Use it to your advantage and be smart, just look at Bart, getting held back in the 3rd grade for nearly the century mark.
It’s insane.
I know what I have to do and the only thing stopping me is doing it all the way through.
I got to plan this out like the Italian job.
Drive to reach for that far star and create a strategy that will work for me.
It’s cool; I’m going to anchor this like my name was Ron Burgundy.
Regardless a plan is just a plan.
I can’t speak about it till I get it or hit it with what I’m saying I can.
Damn, a lot of thoughts running through my head.

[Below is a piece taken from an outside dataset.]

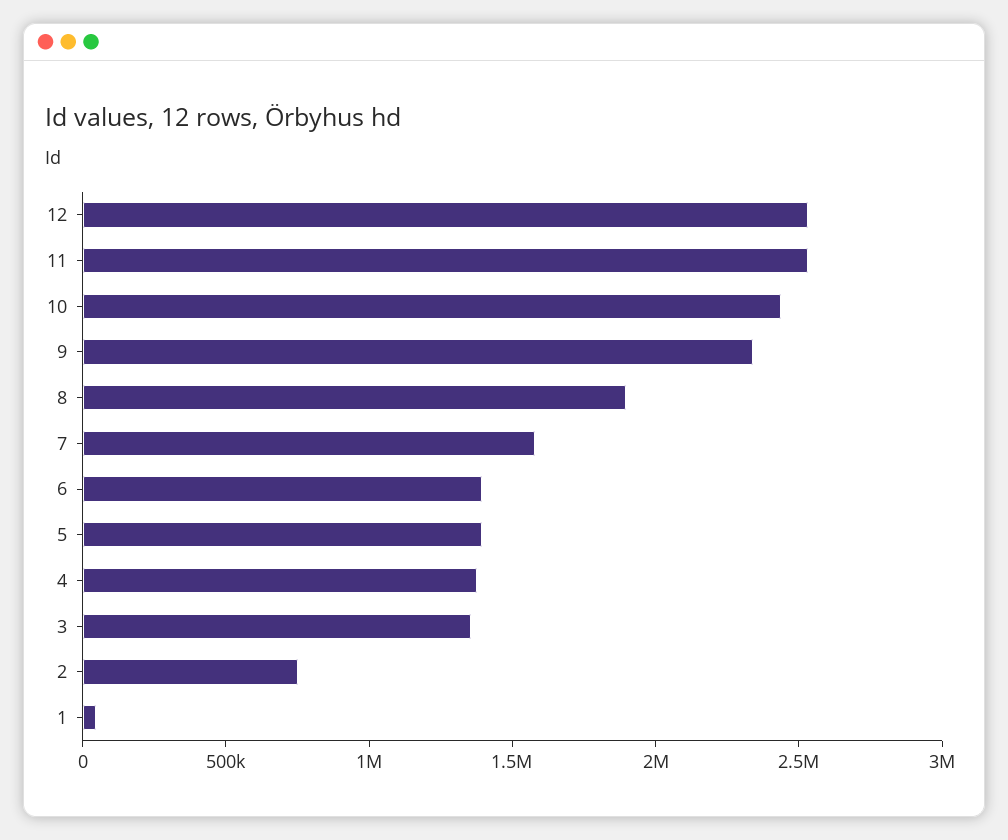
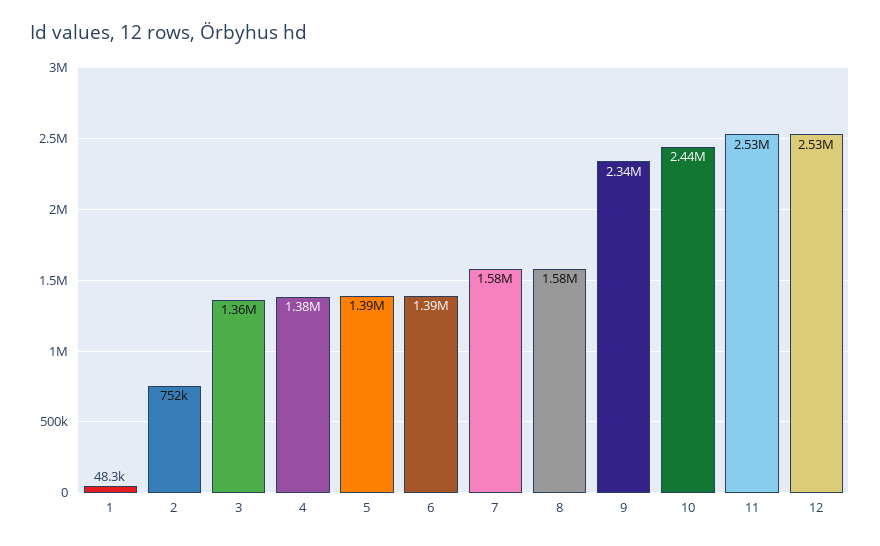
8: 1900000 -> 1580000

All of my dreams need to be achieved before I’m dead.
I’m no saint, no savior or a motivational speaker.
Just being clever like a beaver and pushing through the fever, like Dirk did.
Raise my hands high to signify I was worth this high, note it, wrote it, and showed it
I’m fighting my mind to make it.
I’m no fool but I’ve been loafting for too long now.
I’m on my goal set mind, oh it’s on now.